TASK INSTRUCTIONS: Going line by line through the entries below, note each one with "bits", then report how many there are and nothing else.

Collected data:
Content starts
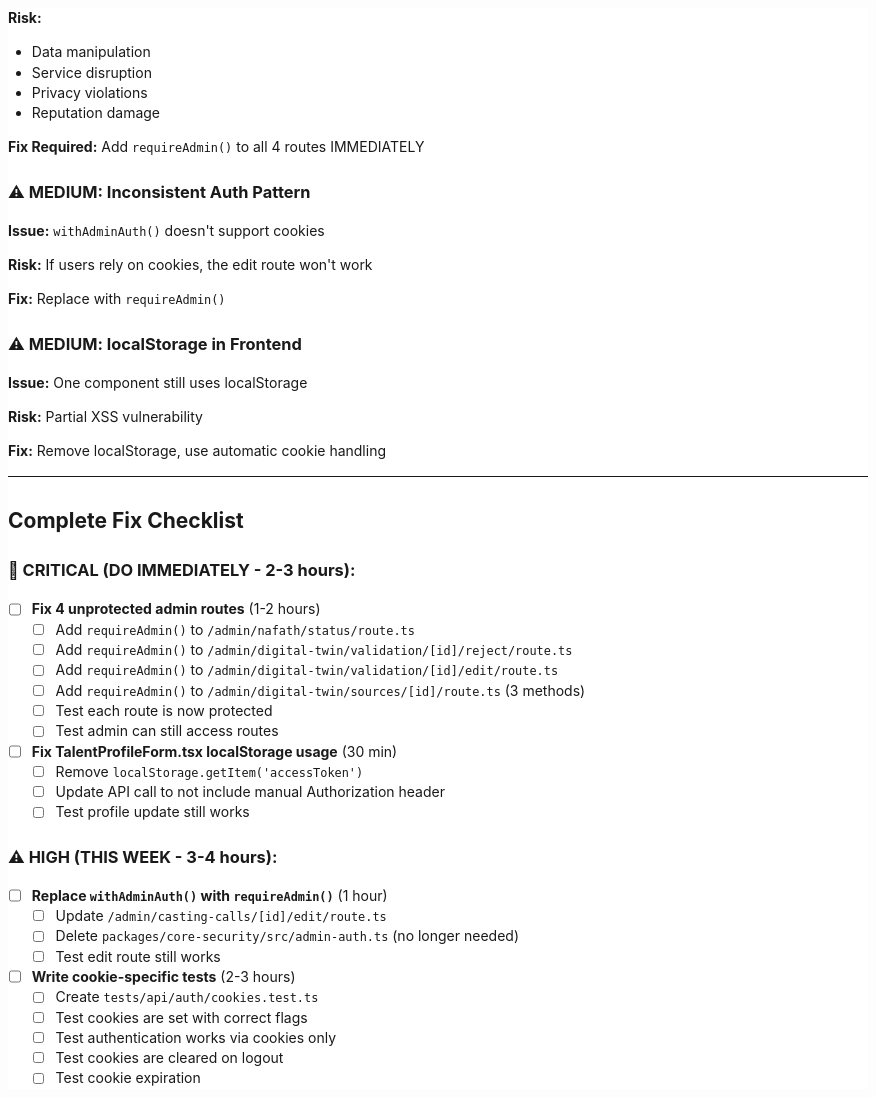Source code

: **Risk:**
- Data manipulation
- Service disruption
- Privacy violations
- Reputation damage

**Fix Required:** Add `requireAdmin()` to all 4 routes IMMEDIATELY

### ⚠️ MEDIUM: Inconsistent Auth Pattern

**Issue:** `withAdminAuth()` doesn't support cookies

**Risk:** If users rely on cookies, the edit route won't work

**Fix:** Replace with `requireAdmin()`

### ⚠️ MEDIUM: localStorage in Frontend

**Issue:** One component still uses localStorage

**Risk:** Partial XSS vulnerability

**Fix:** Remove localStorage, use automatic cookie handling

---

## Complete Fix Checklist

### 🔴 CRITICAL (DO IMMEDIATELY - 2-3 hours):

- [ ] **Fix 4 unprotected admin routes** (1-2 hours)
  - [ ] Add `requireAdmin()` to `/admin/nafath/status/route.ts`
  - [ ] Add `requireAdmin()` to `/admin/digital-twin/validation/[id]/reject/route.ts`
  - [ ] Add `requireAdmin()` to `/admin/digital-twin/validation/[id]/edit/route.ts`
  - [ ] Add `requireAdmin()` to `/admin/digital-twin/sources/[id]/route.ts` (3 methods)
  - [ ] Test each route is now protected
  - [ ] Test admin can still access routes

- [ ] **Fix TalentProfileForm.tsx localStorage usage** (30 min)
  - [ ] Remove `localStorage.getItem('accessToken')`
  - [ ] Update API call to not include manual Authorization header
  - [ ] Test profile update still works

### ⚠️ HIGH (THIS WEEK - 3-4 hours):

- [ ] **Replace `withAdminAuth()` with `requireAdmin()`** (1 hour)
  - [ ] Update `/admin/casting-calls/[id]/edit/route.ts`
  - [ ] Delete `packages/core-security/src/admin-auth.ts` (no longer needed)
  - [ ] Test edit route still works

- [ ] **Write cookie-specific tests** (2-3 hours)
  - [ ] Create `tests/api/auth/cookies.test.ts`
  - [ ] Test cookies are set with correct flags
  - [ ] Test authentication works via cookies only
  - [ ] Test cookies are cleared on logout
  - [ ] Test cookie expiration
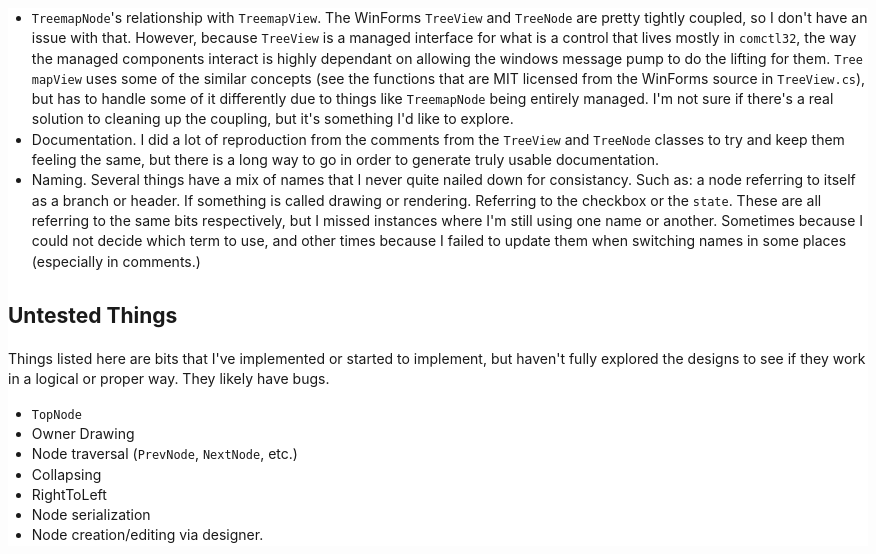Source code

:  - `TreemapNode`'s relationship with `TreemapView`. The WinForms `TreeView` and `TreeNode` are pretty tightly coupled, so I don't have an issue with that. However, because `TreeView` is a managed interface for what is a control that lives mostly in `comctl32`, the way the managed components interact is highly dependant on allowing the windows message pump to do the lifting for them. `TreemapView` uses some of the similar concepts (see the functions that are MIT licensed from the WinForms source in `TreeView.cs`), but has to handle some of it differently due to things like `TreemapNode` being entirely managed. I'm not sure if there's a real solution to cleaning up the coupling, but it's something I'd like to explore.
 - Documentation. I did a lot of reproduction from the comments from the `TreeView` and `TreeNode` classes to try and keep them feeling the same, but there is a long way to go in order to generate truly usable documentation.
 - Naming. Several things have a mix of names that I never quite nailed down for consistancy. Such as: a node referring to itself as a branch or header. If something is called drawing or rendering. Referring to the checkbox or the `state`. These are all referring to the same bits respectively, but I missed instances where I'm still using one name or another. Sometimes because I could not decide which term to use, and other times because I failed to update them when switching names in some places (especially in comments.)

## Untested Things
Things listed here are bits that I've implemented or started to implement, but haven't fully explored the designs to see if they work in a logical or proper way. They likely have bugs.

 - `TopNode`
 - Owner Drawing
 - Node traversal (`PrevNode`, `NextNode`, etc.)
 - Collapsing
 - RightToLeft
 - Node serialization
 - Node creation/editing via designer.
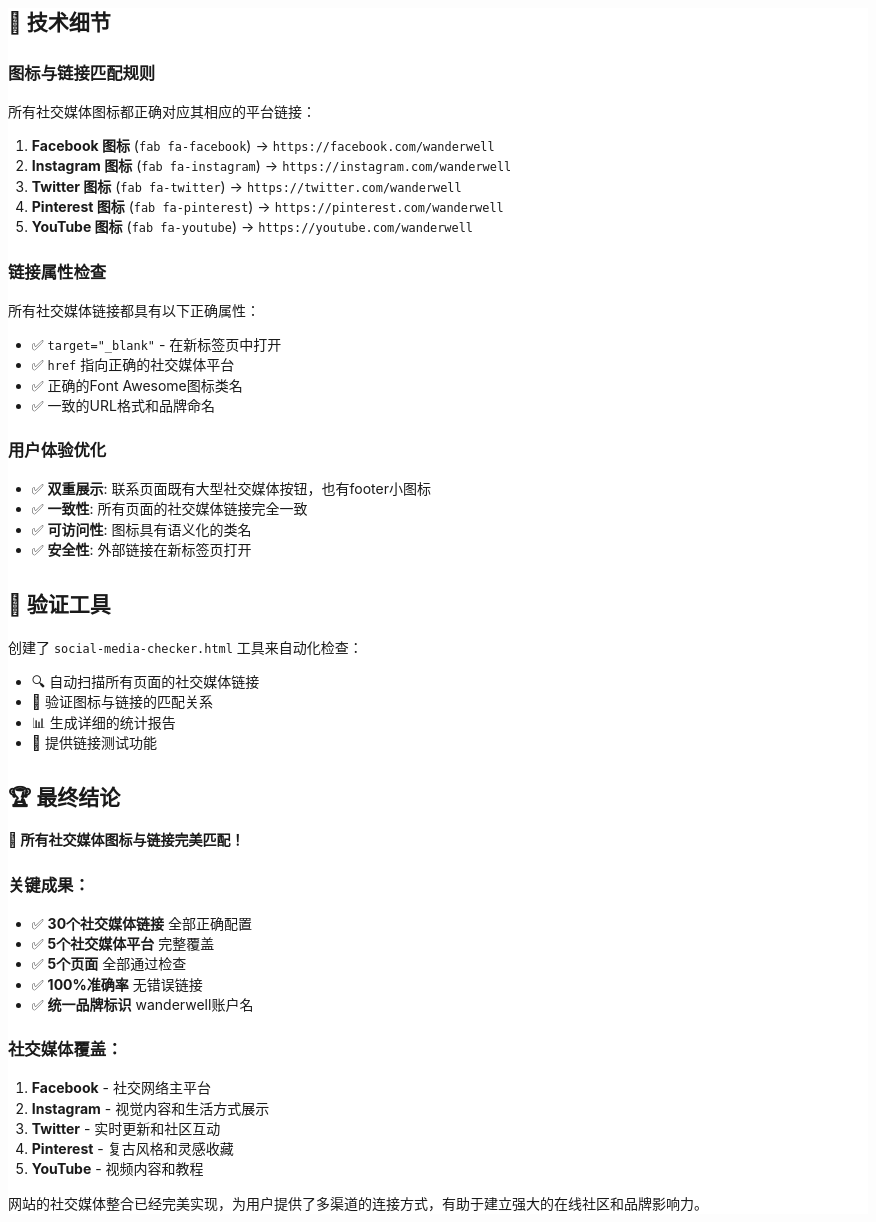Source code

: ## 🎯 技术细节

### 图标与链接匹配规则
所有社交媒体图标都正确对应其相应的平台链接：

1. **Facebook 图标** (`fab fa-facebook`) → `https://facebook.com/wanderwell`
2. **Instagram 图标** (`fab fa-instagram`) → `https://instagram.com/wanderwell`
3. **Twitter 图标** (`fab fa-twitter`) → `https://twitter.com/wanderwell`
4. **Pinterest 图标** (`fab fa-pinterest`) → `https://pinterest.com/wanderwell`
5. **YouTube 图标** (`fab fa-youtube`) → `https://youtube.com/wanderwell`

### 链接属性检查
所有社交媒体链接都具有以下正确属性：
- ✅ `target="_blank"` - 在新标签页中打开
- ✅ `href` 指向正确的社交媒体平台
- ✅ 正确的Font Awesome图标类名
- ✅ 一致的URL格式和品牌命名

### 用户体验优化
- ✅ **双重展示**: 联系页面既有大型社交媒体按钮，也有footer小图标
- ✅ **一致性**: 所有页面的社交媒体链接完全一致
- ✅ **可访问性**: 图标具有语义化的类名
- ✅ **安全性**: 外部链接在新标签页打开

## 🔧 验证工具

创建了 `social-media-checker.html` 工具来自动化检查：
- 🔍 自动扫描所有页面的社交媒体链接
- 🎯 验证图标与链接的匹配关系
- 📊 生成详细的统计报告
- 🧪 提供链接测试功能

## 🏆 最终结论

**🎉 所有社交媒体图标与链接完美匹配！**

### 关键成果：
- ✅ **30个社交媒体链接** 全部正确配置
- ✅ **5个社交媒体平台** 完整覆盖
- ✅ **5个页面** 全部通过检查
- ✅ **100%准确率** 无错误链接
- ✅ **统一品牌标识** wanderwell账户名

### 社交媒体覆盖：
1. **Facebook** - 社交网络主平台
2. **Instagram** - 视觉内容和生活方式展示
3. **Twitter** - 实时更新和社区互动
4. **Pinterest** - 复古风格和灵感收藏
5. **YouTube** - 视频内容和教程

网站的社交媒体整合已经完美实现，为用户提供了多渠道的连接方式，有助于建立强大的在线社区和品牌影响力。
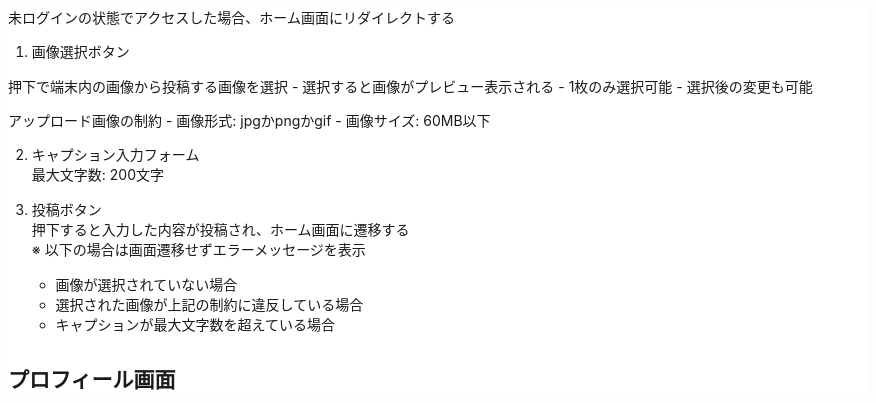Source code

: 未ログインの状態でアクセスした場合、ホーム画面にリダイレクトする

1. 画像選択ボタン

  押下で端末内の画像から投稿する画像を選択
      - 選択すると画像がプレビュー表示される
      - 1枚のみ選択可能
      - 選択後の変更も可能

  アップロード画像の制約
      - 画像形式: jpgかpngかgif
      - 画像サイズ: 60MB以下

2. キャプション入力フォーム  
  最大文字数: 200文字

3. 投稿ボタン  
  押下すると入力した内容が投稿され、ホーム画面に遷移する  
  ※ 以下の場合は画面遷移せずエラーメッセージを表示
      - 画像が選択されていない場合
      - 選択された画像が上記の制約に違反している場合
      - キャプションが最大文字数を超えている場合

## プロフィール画面

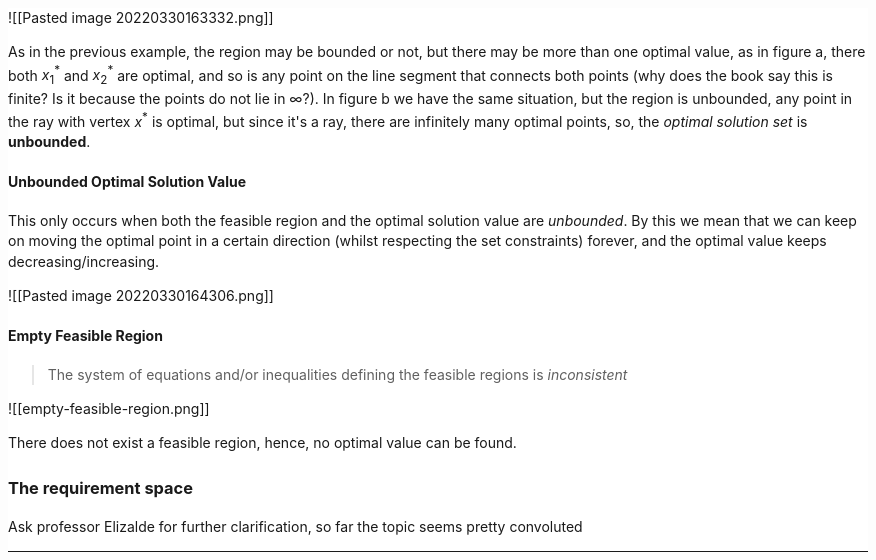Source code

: ![[Pasted image 20220330163332.png]]

As in the previous example, the region may be bounded or not, but there may be more than one optimal value, as in figure a, there both $x_1^{*}$ and $x_2^{*}$ are optimal, and so is any point on the line segment that connects both points (why does the book say this is finite? Is it because the points do not lie in $\infty$?). In figure b we have the same situation, but the region is unbounded, any point in the ray with vertex $x^{*}$ is optimal, but since it's a ray, there are infinitely many optimal points, so, the _optimal solution set_ is **unbounded**. 

#### Unbounded Optimal Solution Value

This only occurs when both the feasible region and the optimal solution value are _unbounded_. By this we mean that we can keep on moving the optimal point in a certain direction (whilst respecting the set constraints) forever, and the optimal value keeps decreasing/increasing.

![[Pasted image 20220330164306.png]]

#### Empty Feasible Region

> The system of equations and/or inequalities defining the feasible regions is _inconsistent_

![[empty-feasible-region.png]]

There does not exist a feasible region, hence, no optimal value can be found.

### The requirement space

Ask professor Elizalde for further clarification, so far the topic seems pretty convoluted

---
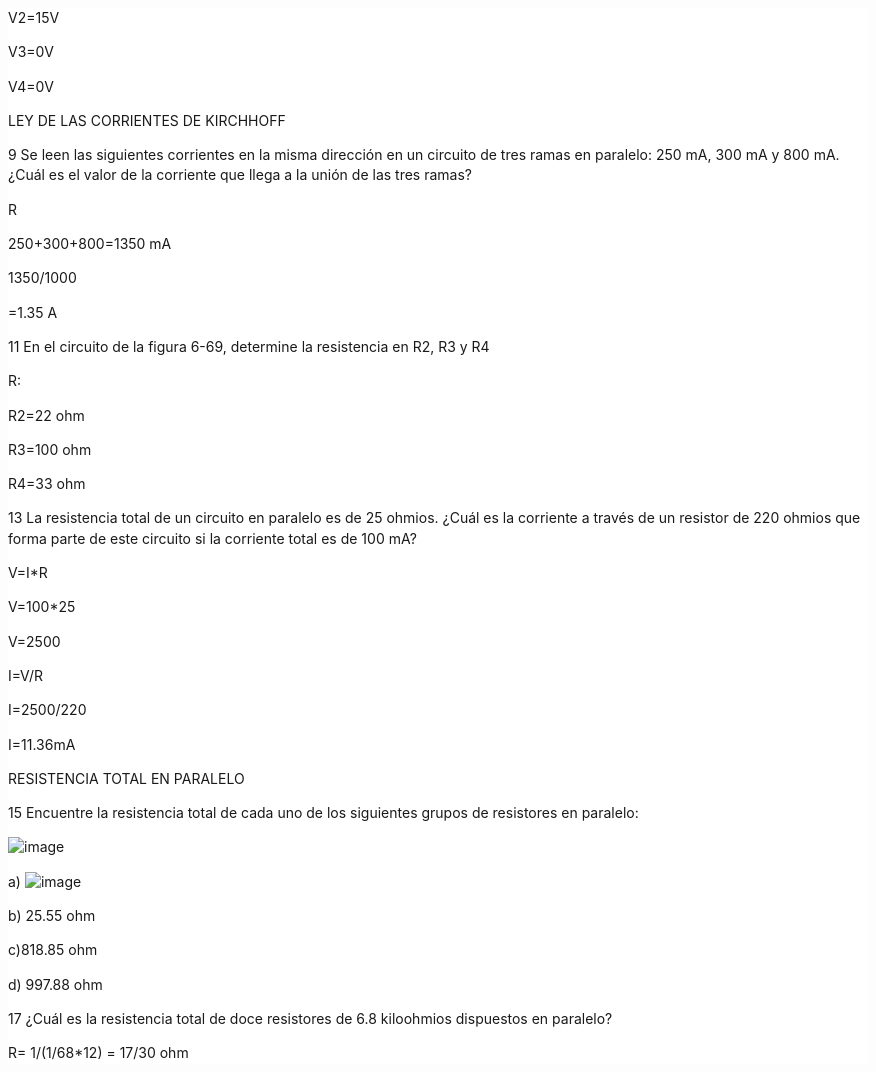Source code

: V2=15V

V3=0V

V4=0V


LEY DE LAS CORRIENTES DE KIRCHHOFF

9 Se leen las siguientes corrientes en la misma dirección en un circuito de tres ramas en paralelo: 250 mA, 300 mA y 800 mA. ¿Cuál es el valor de la corriente que llega a la unión de las tres ramas?

R

250+300+800=1350 mA

1350/1000

=1.35 A

11 En el circuito de la figura 6-69, determine la resistencia en R2, R3 y R4

R:

R2=22 ohm

R3=100 ohm

R4=33 ohm

13 La resistencia total de un circuito en paralelo es de 25 ohmios. ¿Cuál es la corriente a través de un resistor de 220 ohmios que forma parte de este circuito si la corriente total es de 100 mA?

V=I*R

V=100*25

V=2500

I=V/R

I=2500/220

I=11.36mA

RESISTENCIA TOTAL EN PARALELO

15 Encuentre la resistencia total de cada uno de los siguientes grupos de resistores en paralelo:

![image](https://user-images.githubusercontent.com/117843879/203664154-2754367a-291a-4d6e-ac0d-ce482fb4072f.png)

a)
![image](https://user-images.githubusercontent.com/117843879/203664277-087c4693-3779-4e03-831c-b23ea0a0d6cf.png)

b) 25.55 ohm

c)818.85 ohm

d) 997.88 ohm

17 ¿Cuál es la resistencia total de doce resistores de 6.8 kiloohmios dispuestos en paralelo?

R= 1/(1/68*12) = 17/30 ohm

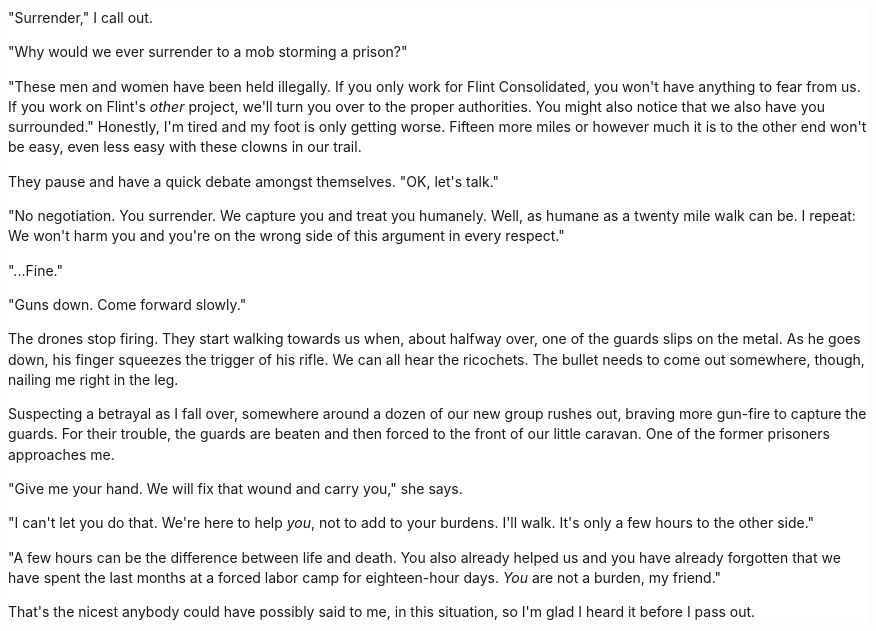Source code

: "Surrender," I call out.

"Why would we ever surrender to a mob storming a prison?"

"These men and women have been held illegally.  If you only work for Flint Consolidated, you won't have anything to fear from us.  If you work on Flint's *other* project, we'll turn you over to the proper authorities.  You might also notice that we also have you surrounded."  Honestly, I'm tired and my foot is only getting worse.  Fifteen more miles or however much it is to the other end won't be easy, even less easy with these clowns in our trail.

They pause and have a quick debate amongst themselves.  "OK, let's talk."

"No negotiation.  You surrender.  We capture you and treat you humanely.  Well, as humane as a twenty mile walk can be.  I repeat:  We won't harm you and you're on the wrong side of this argument in every respect."

"...Fine."

"Guns down.  Come forward slowly."

The drones stop firing.  They start walking towards us when, about halfway over, one of the guards slips on the metal.  As he goes down, his finger squeezes the trigger of his rifle.  We can all hear the ricochets.  The bullet needs to come out somewhere, though, nailing me right in the leg.

Suspecting a betrayal as I fall over, somewhere around a dozen of our new group rushes out, braving more gun-fire to capture the guards.  For their trouble, the guards are beaten and then forced to the front of our little caravan.  One of the former prisoners approaches me.

"Give me your hand.  We will fix that wound and carry you," she says.

"I can't let you do that.  We're here to help *you*, not to add to your burdens.  I'll walk.  It's only a few hours to the other side."

"A few hours can be the difference between life and death.  You also already helped us and you have already forgotten that we have spent the last months at a forced labor camp for eighteen-hour days.  *You* are not a burden, my friend."

That's the nicest anybody could have possibly said to me, in this situation, so I'm glad I heard it before I pass out.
Content ends
ANSWER SPACE: 2